When Artificial Intelligence is Funny—But Not on Purpose
Engineering alumna trains neural networks to be creative to hilarious results
What do you do if you’re an animal shelter and have to name a big litter of guinea pigs that suddenly become available for adoption and need to be named? Why, contact Janelle Shane, who earned a Ph.D. in electrical engineering at UC San Diego, of course. Shane works on lasers in her day job, but her hobby is using neural networks to create paint color names, band names and much more.

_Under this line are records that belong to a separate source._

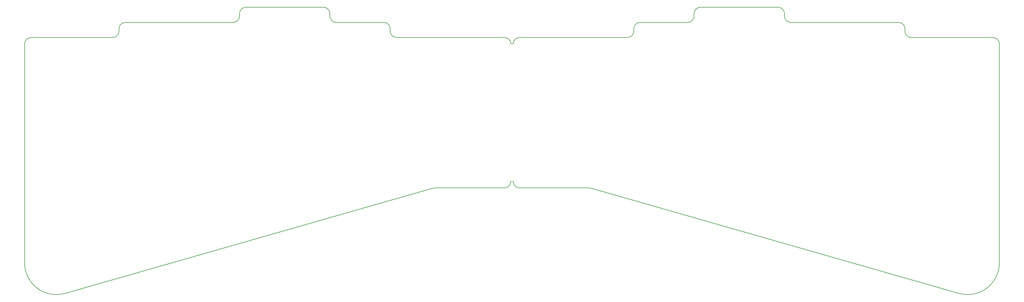
<source format=gbr>
%TF.GenerationSoftware,KiCad,Pcbnew,8.0.0*%
%TF.CreationDate,2024-03-10T10:49:14-04:00*%
%TF.ProjectId,Kiwi MKIII,4b697769-204d-44b4-9949-492e6b696361,rev?*%
%TF.SameCoordinates,Original*%
%TF.FileFunction,Profile,NP*%
%FSLAX46Y46*%
G04 Gerber Fmt 4.6, Leading zero omitted, Abs format (unit mm)*
G04 Created by KiCad (PCBNEW 8.0.0) date 2024-03-10 10:49:14*
%MOMM*%
%LPD*%
G01*
G04 APERTURE LIST*
%TA.AperFunction,Profile*%
%ADD10C,0.150000*%
%TD*%
G04 APERTURE END LIST*
D10*
X208629300Y-153555200D02*
X209429300Y-153555200D01*
X208629300Y-110005200D02*
X209429300Y-110005200D01*
X55379300Y-110042700D02*
X55379300Y-179239583D01*
X362679300Y-110042700D02*
X362679300Y-179239583D01*
X85129300Y-106042700D02*
X85129300Y-105242700D01*
X296929300Y-103242700D02*
X330929300Y-103242700D01*
X149629300Y-98480200D02*
G75*
G02*
X151629300Y-100480200I0J-2000000D01*
G01*
X266429300Y-101242700D02*
G75*
G02*
X264429300Y-103242700I-1999900J-100D01*
G01*
X208629300Y-153555200D02*
G75*
G02*
X206629300Y-155555200I-2000000J0D01*
G01*
X266429300Y-100480200D02*
G75*
G02*
X268429300Y-98480200I2000100J-100D01*
G01*
X57379300Y-108042700D02*
X83129300Y-108042700D01*
X330929300Y-103242700D02*
G75*
G02*
X332929300Y-105242700I0J-2000000D01*
G01*
X85129300Y-106042700D02*
G75*
G02*
X83129300Y-108042700I-2000000J0D01*
G01*
X264429300Y-103242700D02*
X249429300Y-103242700D01*
X121129300Y-103242700D02*
X87129300Y-103242700D01*
X170629300Y-105242700D02*
X170629300Y-106005200D01*
X123129300Y-101242700D02*
G75*
G02*
X121129300Y-103242700I-2000000J0D01*
G01*
X55379300Y-110042700D02*
G75*
G02*
X57379300Y-108042700I2000000J0D01*
G01*
X206629300Y-108005200D02*
G75*
G02*
X208629300Y-110005200I0J-2000000D01*
G01*
X362679300Y-179239583D02*
G75*
G02*
X349926659Y-188853267I-9999940J-77D01*
G01*
X247429300Y-105242700D02*
X247429300Y-106005200D01*
X184155870Y-155632678D02*
G75*
G02*
X184707145Y-155555197I551430J-1923522D01*
G01*
X247429300Y-105242700D02*
G75*
G02*
X249429300Y-103242700I2000100J-100D01*
G01*
X292929300Y-98480200D02*
G75*
G02*
X294929300Y-100480200I0J-2000000D01*
G01*
X296929300Y-103242700D02*
G75*
G02*
X294929300Y-101242700I0J2000000D01*
G01*
X206629300Y-155555200D02*
X184707145Y-155555200D01*
X209429300Y-110005200D02*
G75*
G02*
X211429300Y-108005200I2000100J-100D01*
G01*
X294929300Y-101242700D02*
X294929300Y-100480200D01*
X266429300Y-100480200D02*
X266429300Y-101242700D01*
X153629300Y-103242700D02*
G75*
G02*
X151629300Y-101242700I0J2000000D01*
G01*
X85129300Y-105242700D02*
G75*
G02*
X87129300Y-103242700I2000000J0D01*
G01*
X123129300Y-100480200D02*
G75*
G02*
X125129300Y-98480200I2000000J0D01*
G01*
X206629300Y-108005200D02*
X172629300Y-108005200D01*
X247429300Y-106005200D02*
G75*
G02*
X245429300Y-108005200I-1999900J-100D01*
G01*
X184155870Y-155632677D02*
X68131942Y-188853269D01*
X168629300Y-103242700D02*
G75*
G02*
X170629300Y-105242700I0J-2000000D01*
G01*
X125129300Y-98480200D02*
X149629300Y-98480200D01*
X68131942Y-188853269D02*
G75*
G02*
X55379304Y-179239583I-2752682J9613629D01*
G01*
X153629300Y-103242700D02*
X168629300Y-103242700D01*
X334929300Y-108042700D02*
G75*
G02*
X332929300Y-106042700I0J2000000D01*
G01*
X233902730Y-155632677D02*
X349926658Y-188853269D01*
X233351455Y-155555200D02*
G75*
G02*
X233902732Y-155632669I45J-1999900D01*
G01*
X211429300Y-155555200D02*
X233351455Y-155555200D01*
X211429300Y-108005200D02*
X245429300Y-108005200D01*
X123129300Y-101242700D02*
X123129300Y-100480200D01*
X332929300Y-106042700D02*
X332929300Y-105242700D01*
X360679300Y-108042700D02*
G75*
G02*
X362679300Y-110042700I0J-2000000D01*
G01*
X360679300Y-108042700D02*
X334929300Y-108042700D01*
X292929300Y-98480200D02*
X268429300Y-98480200D01*
X172629300Y-108005200D02*
G75*
G02*
X170629300Y-106005200I0J2000000D01*
G01*
X151629300Y-100480200D02*
X151629300Y-101242700D01*
X211429300Y-155555200D02*
G75*
G02*
X209429300Y-153555200I0J2000000D01*
G01*
M02*

</source>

Her efforts have received an onslaught of media coverage, from Gizmodo, to Wired, to The Atlantic Online. When the Morris Animal Refuge in Portland, Ore., came to her, Shane agreed. She trained a neural network with existing names for guinea pigs. Pretty soon, it was coming up with its own creations, including Princess Pow, Popchop and Fuzzable.
“I highly recommend these guinea pigs,” Shane wrote on Twitter. “This project had me smiling all week.”
The media of course took notice. Gizmodo—and other outlets—wrote stories. Soon, the guinea pigs named by artificial intelligence were a Twitter moment. One of her previous efforts, when she trained a neural network to generate pickup lines, became a question on NPR’s weekly news quiz show “Wait Wait Don’t Tell Me.”
Shane is taking it all in stride. Her newfound media fame is helping her get access to datasets that were harder to come by before, she said. Shane uses what’s known as an artificial neural network—essentially, a computer system that connects layers of artificial neurons. The system doesn’t need to be programmed but can be trained from examples to generate results.
“I’m not a neural network researcher, but there’s never been a better time to experiment with them, thanks to open-source packages,” she said.
She publishes her results on her Tumblr blog, Lewisandquark, which she started during her grad school years.
“My goal is humor,” she said.
Over the past few years, Shane has trained networks, which she runs on a Macbook Pro, to come up with action figure names (one result: Manic Rad), Pokemon names (Quicelax), story names (American Midnight Swear Dragon), fortune cookies (“People will come true”) and more.
Shane’s work first got attention when she generated a range of new paint colors, along with some very creative names, such as Dorkwood, Sudden Pine and Burf Pink. For this particular exercise, Shane fed the network a list of about 7,700 paint colors from the Sherwin-Williams catalog, with their RGB (red, green, blue) values. She then trained the network to get increasingly creative. The colors evolved beyond combinations of brown, blue and gray. Their names went from Caae Brae and Saae Ble to Sole Gray and Conk Green and then to Sicks Red, Navel Tan, Horble Gray and Hurky White. This led Shane to conclude that her neural network had really bad ideas for paint names. Also, it really likes brown, beige and gray.
Shane’s first experiment with neural networks started with recipes. She dubbed her project the “Silicon Gourmet.” She trained the network completely from scratch. It didn’t even know what English words were. Posts detailing the network’s limitations are typical of the project’s early efforts: “The neural network doesn’t understand pepper,” “The neural network doesn’t understand ingredients” and “The neural network has weird ideas about what humans like to eat” are some examples. For that latter post, Shane cited some recipe titles her network came up with after being fed tens of thousands of existing recipes. Creations included cream cheese soup, chocolate chops & chocolate chips and artichoke gelatin dogs.
“It’s fun to look at the ingredients the network makes up and how it combines them,” she said.
At some point, she started training the network to create mashups of H.P. Lovecraft’s prose and cookbook recipes. The results? This sentence is perhaps most representative:
“For I, and I only, know what manner of fear lurked on a cookie cutter.”